How long will I keep this up? I have no idea. I rather like the effect, but I also still crave coffee every now and then. Perhaps in a moment of weakness, I'll be tempted by a Snickers bar, or something, but I hope not. See you in another year.

Watty apologises:

Such is the way of the web. The second I post something, it vanishes. You'll have to take it from me, it really was rather affecting, and I wish I had contacted him now. Ah, well.

Thursday, March 06, 2003

Watty does a kind of webloggy thing, probably out of spite or something:

This isn't a link to someone else's weblog. It's more the kind of diary which I might have written when I started this, only I'm not quite ready to bare my soul so openly. The staggering thing about this guy is the almost exact parallel he has with my life. It's not a perfect fit, but it's spookily close in lots of places. Anyway, I was struck by it earlier today, and I thought he should have an infinitesimally wider audience. I also think I ought to write to him, but what if he turns out to be me...?

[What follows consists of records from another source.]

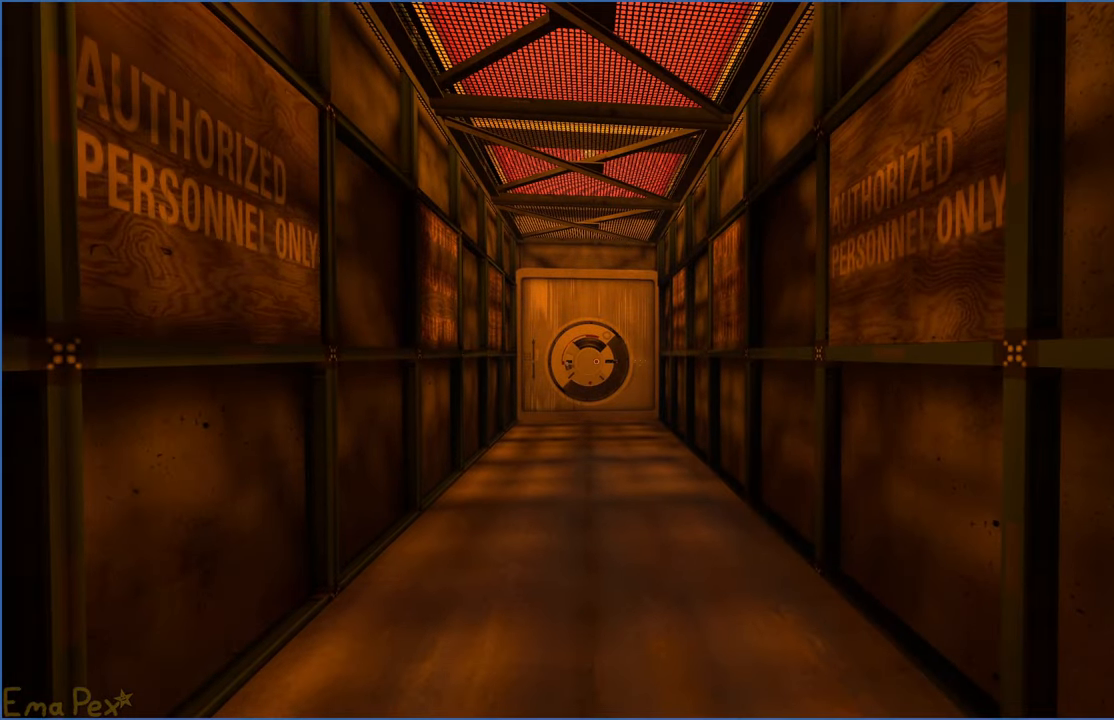
{"keys": ["a"], "mouse": [], "events": [[320, "a", "down"], [400, "w", "up"]]}
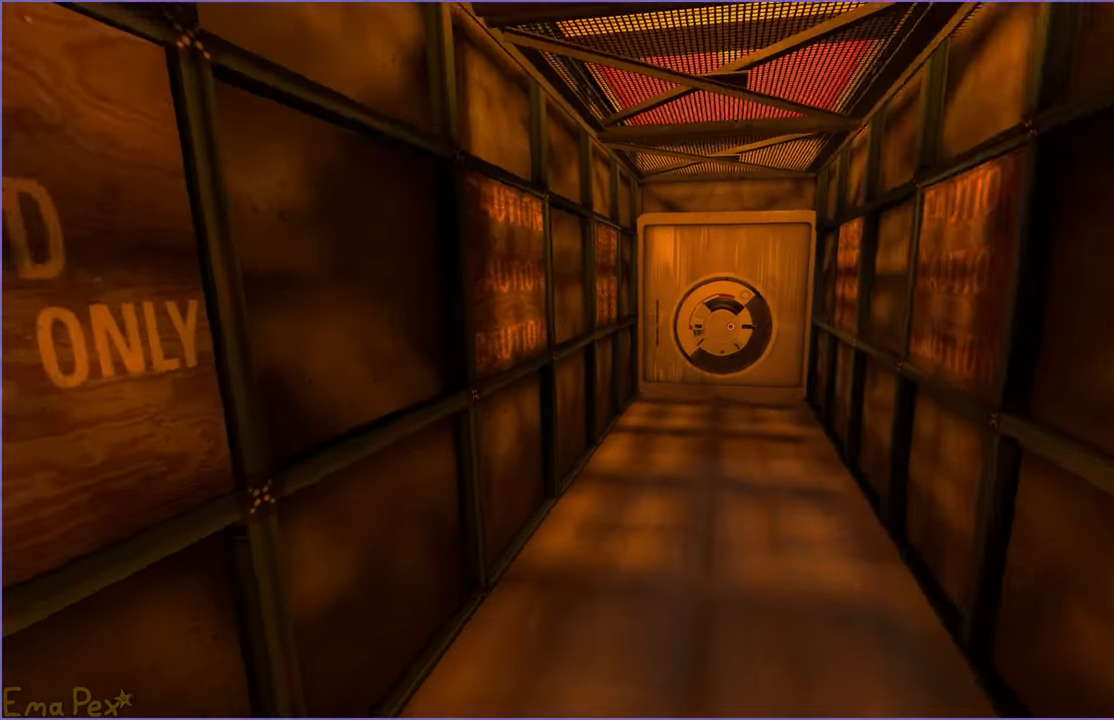
{"keys": ["a"], "mouse": [], "events": [[20, "a", "up"], [20, "d", "down"], [440, "a", "down"], [440, "d", "up"]]}
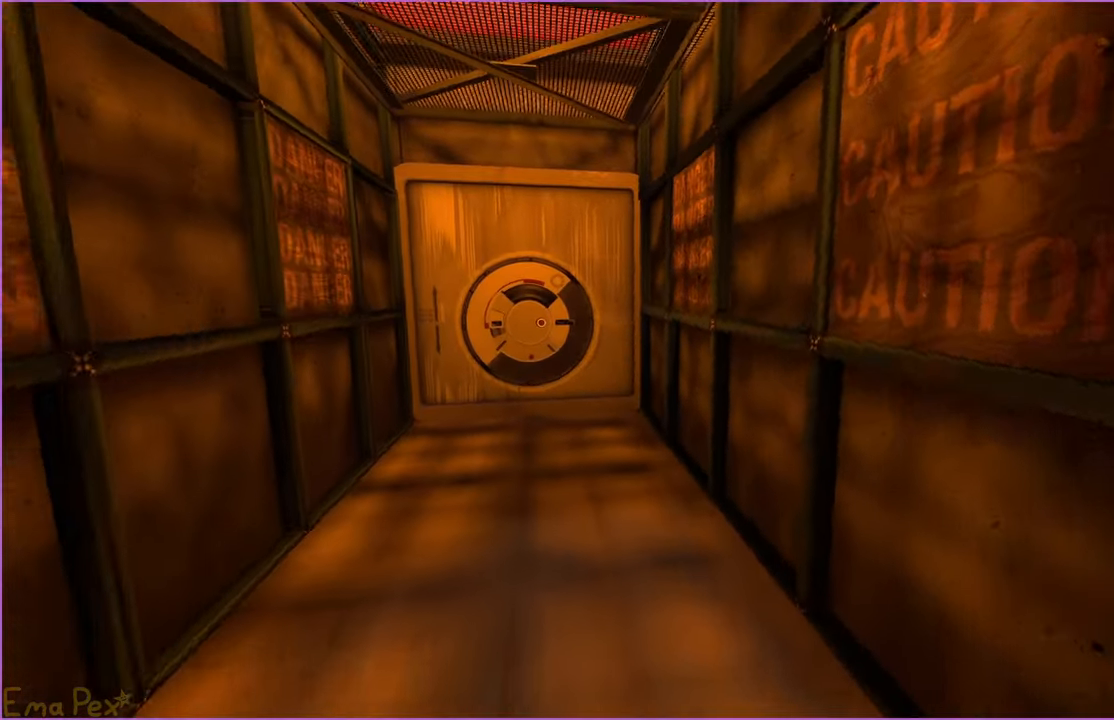
{"keys": ["d"], "mouse": [], "events": [[160, "a", "up"], [180, "d", "down"]]}
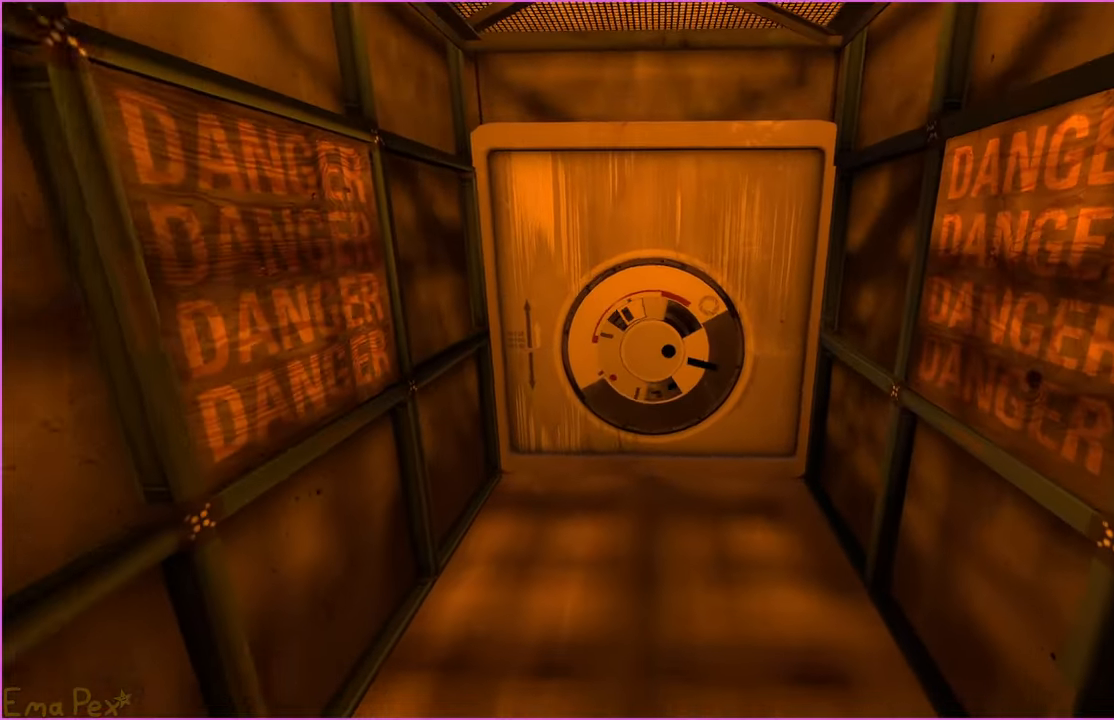
{"keys": ["w"], "mouse": [], "events": [[40, "a", "down"], [40, "d", "up"], [120, "w", "down"], [200, "a", "up"]]}
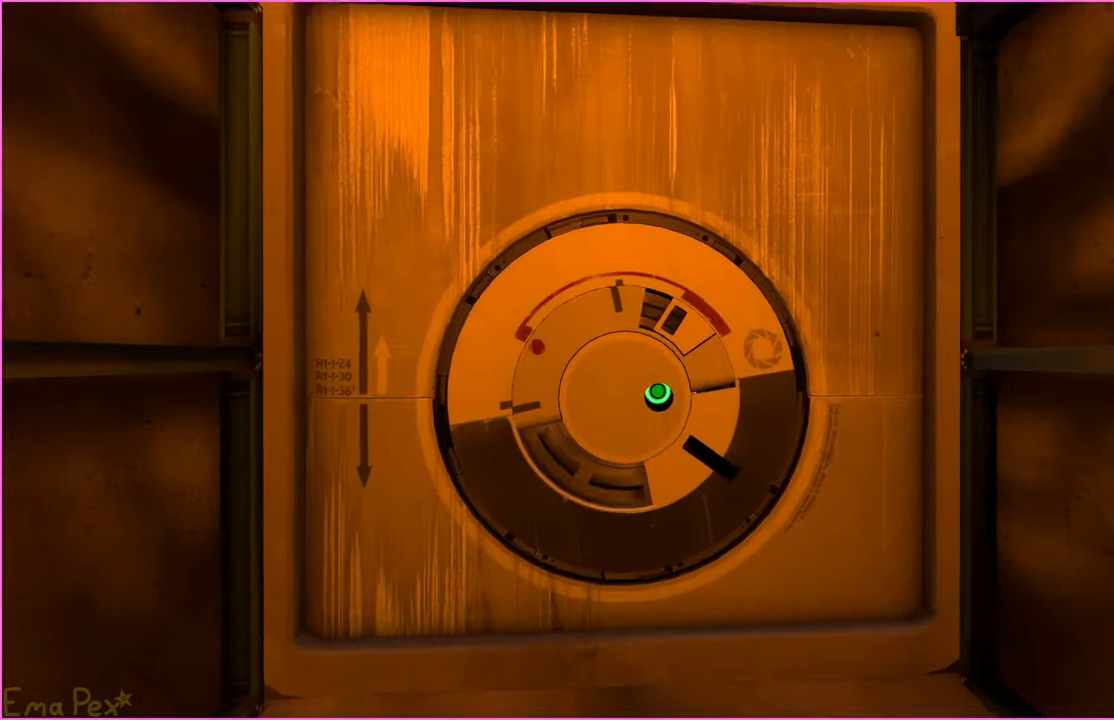
{"keys": ["w"], "mouse": [], "events": []}
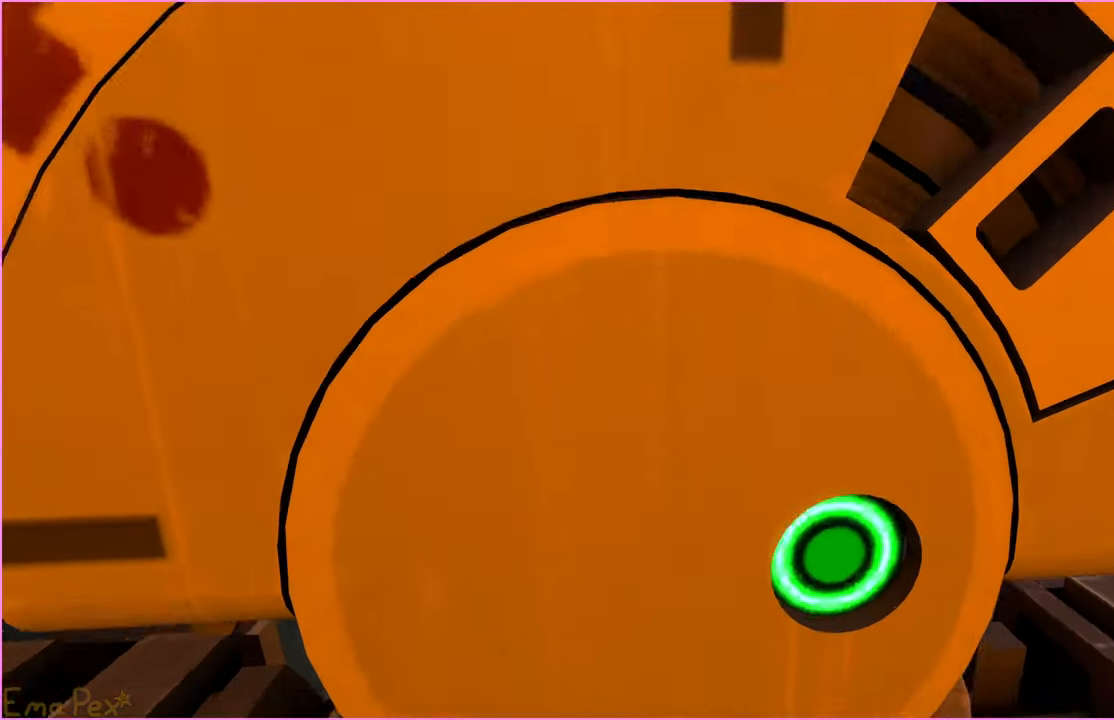
{"keys": ["w"], "mouse": [], "events": []}
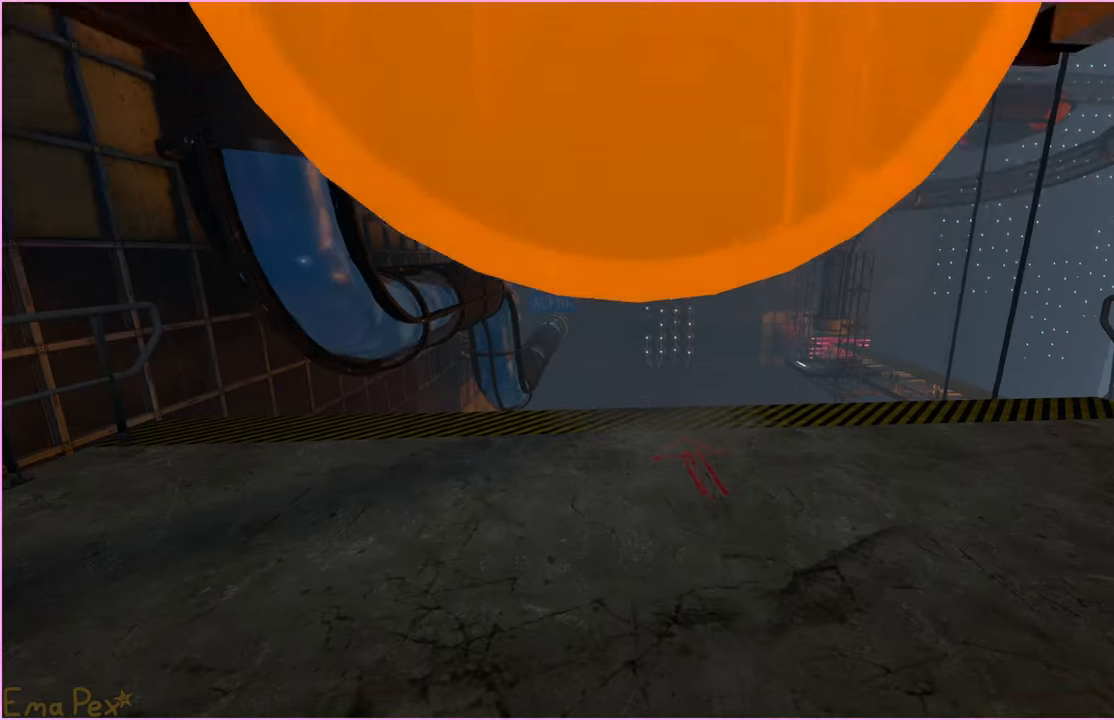
{"keys": ["w"], "mouse": [], "events": []}
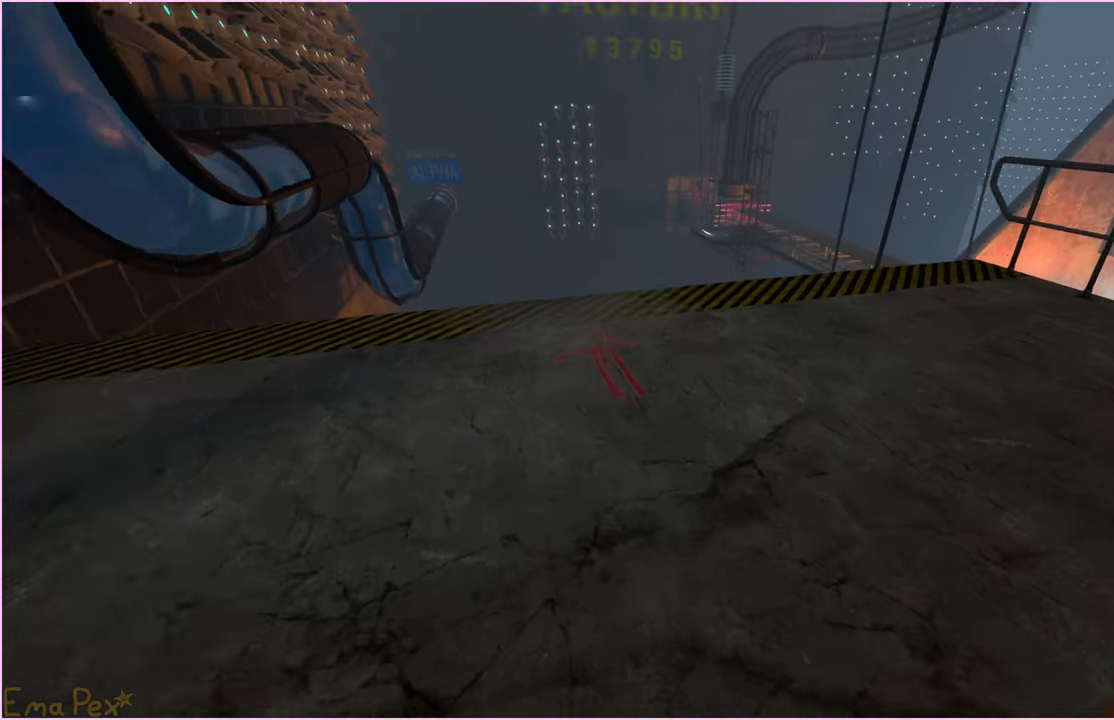
{"keys": ["w"], "mouse": [], "events": []}
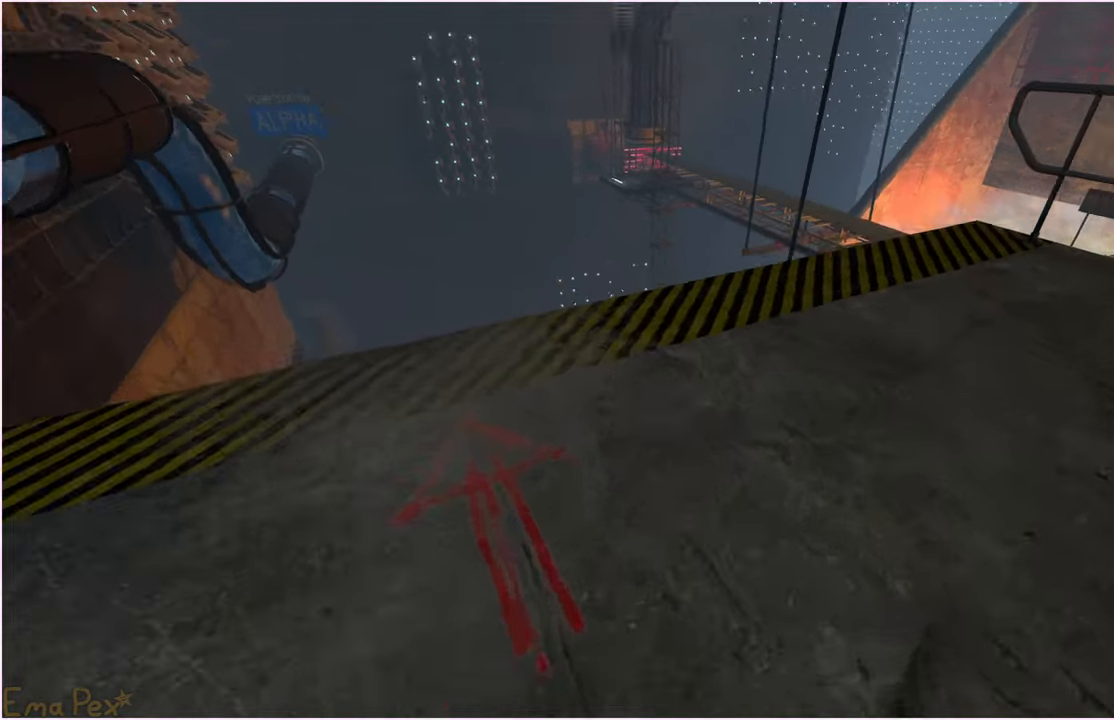
{"keys": ["w"], "mouse": [], "events": []}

Watty's in reflective mood:

If you care to look back through the archives (I'm not saying you should, but if you should happen to be passing that way...) you'll discover that I started doing this a year ago today. I remember the trigger for it well enough, but I don't really know what I thought it would achieve. I just put some of my words out there for anyone who cared to look, and 12 months on, I'm still sort of doing it.

It has definitely been therapeutic for me - writing is one of the best ways I know to help me get my head round my head, if you follow me; writing in here has helped me work out how I'm really feeling about things on several occasions. It's also allowed me to complete some bits of writing I wouldn't have done otherwise; the Musical Memories project was great fun to write, but in hindsight I think I tired myself out a little, and I've never really got back into the swing of doing this regularly again. The Depression Index idea kind of fizzled out; I couldn't keep coming up with new ways of saying the same thing. Also, there's no doubt that I do this when I'm in a depression, and I really haven't been recently - people have even noticed that I've been more cheerful, which is good. Then I came to the conclusion that it was intruding on the lives of others a bit too much, and that I needed to make it more a place to put things I wanted to write down and less of a diary. And I'm more than aware that it's never been a weblog, however much I may have tried to make it look like one.

All of which leads to absolutely no conclusion whatsoever. I'm still here, I feel better about myself than I did a year ago (there's another significant anniversary coming up in a few days which may have an influence on that); I like doing bits of random writing, and for those reasons if no other, I shall continue to come here and post things. I can't tell if there will be devastating insights or chunks of orphaned fiction, or reviews of concerts, or more nostalgic ramblings, or something else altogether which I haven't thought of yet.

Or mabe it will turn into a weblog. You never know. In any event, Happy Birthday ...if you must; and thank you for reading this far.

Monday, March 03, 2003

Watty's fairly triumphant, really:

Project concluded, which is to say: phase 1 of project concluded - there's a lot more to come, but none of it should involve sleepless nighs and working weekends. And yes, I am mildly triumphant - well planned, and well-executed, it all has gone at least as well as could have been expected. I may have some time to write some stuff in here shortly. Probably. Maybe.